#### REQUIRED WORK:
Every line of the data that includes "Library" should be copied out.

Saved entries:
•••

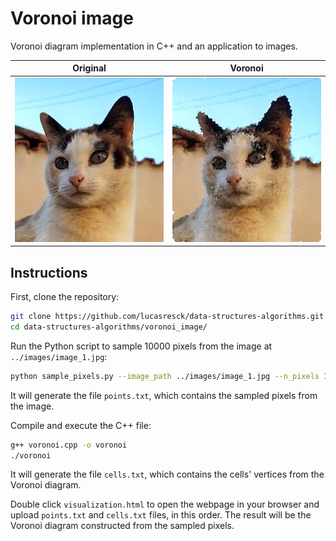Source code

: # Voronoi image

Voronoi diagram implementation in C++ and an application to images.

Original             |  Voronoi
:-------------------------:|:-------------------------:
![](https://raw.githubusercontent.com/lucasresck/data-structures-algorithms/main/images/cover_1.jpg)  |  ![](https://raw.githubusercontent.com/lucasresck/data-structures-algorithms/main/images/cover_2.png)

## Instructions

First, clone the repository:

```bash
git clone https://github.com/lucasresck/data-structures-algorithms.git
cd data-structures-algorithms/voronoi_image/
```

Run the Python script to sample 10000 pixels from the image at `../images/image_1.jpg`:

```bash
python sample_pixels.py --image_path ../images/image_1.jpg --n_pixels 10000
```

It will generate the file `points.txt`, which contains the sampled pixels from the image.

Compile and execute the C++ file:

```bash
g++ voronoi.cpp -o voronoi
./voronoi
```

It will generate the file `cells.txt`, which contains the cells' vertices from the Voronoi diagram.

Double click `visualization.html` to open the webpage in your browser and upload `points.txt` and `cells.txt` files, in this order.
The result will be the Voronoi diagram constructed from the sampled pixels.
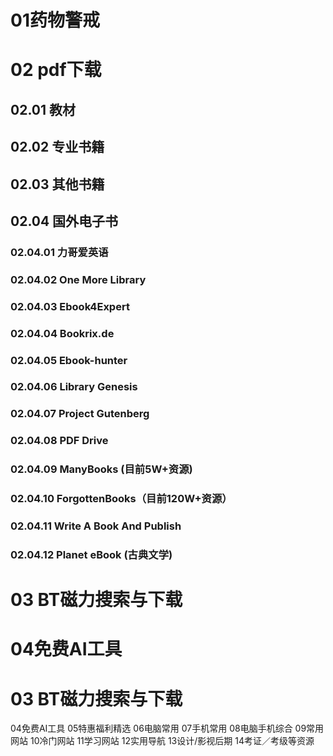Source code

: # 01药物警戒
# 02 pdf下载
## 02.01 教材
## 02.02 专业书籍
## 02.03 其他书籍
## 02.04 国外电子书
### 02.04.01 力哥爱英语
### 02.04.02 One More Library
### 02.04.03 Ebook4Expert
### 02.04.04 Bookrix.de
### 02.04.05 Ebook-hunter
### 02.04.06 Library Genesis 
### 02.04.07 Project Gutenberg
### 02.04.08 PDF Drive
### 02.04.09 ManyBooks (目前5W+资源)
### 02.04.10 ForgottenBooks（目前120W+资源）
### 02.04.11 Write A Book And Publish
### 02.04.12 Planet eBook (古典文学)


# 03 BT磁力搜索与下载
# 04免费AI工具
# 03 BT磁力搜索与下载
04免费AI工具
05特惠福利精选
06电脑常用
07手机常用
08电脑手机综合
09常用网站
10冷门网站
11学习网站
12实用导航
13设计/影视后期
14考证／考级等资源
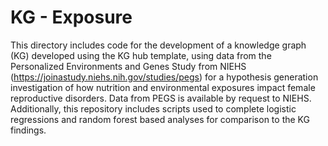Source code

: KG - Exposure
================================================
This directory includes code for the development of a knowledge graph (KG) developed using the KG hub template, using data from the Personalized Environments and Genes Study from NIEHS (https://joinastudy.niehs.nih.gov/studies/pegs) for a hypothesis generation investigation of how nutrition and environmental exposures impact female reproductive disorders. Data from PEGS is available by request to NIEHS. Additionally, this repository includes scripts used to complete logistic regressions and random forest based analyses for comparison to the KG findings.

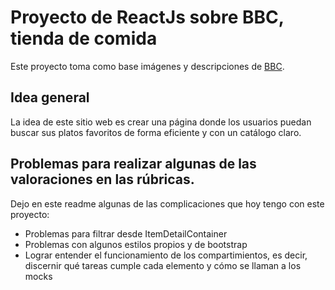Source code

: # Proyecto de ReactJs sobre BBC, tienda de comida

Este proyecto toma como base imágenes y descripciones de [BBC](https://www.instagram.com/bbc.uy/).

## Idea general

La idea de este sitio web es crear una página donde los usuarios puedan buscar sus platos favoritos de forma eficiente y con un catálogo claro. 

## Problemas para realizar algunas de las valoraciones en las rúbricas.

Dejo en este readme algunas de las complicaciones que hoy tengo con este proyecto:
- Problemas para filtrar desde ItemDetailContainer
- Problemas con algunos estilos propios y de bootstrap
- Lograr entender el funcionamiento de los compartimientos, es decir, discernir qué tareas cumple cada elemento y cómo se llaman a los mocks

•••

#### TASK SOLUTION:
### 02.04.02 One More Library
### 02.04.06 Library Genesis 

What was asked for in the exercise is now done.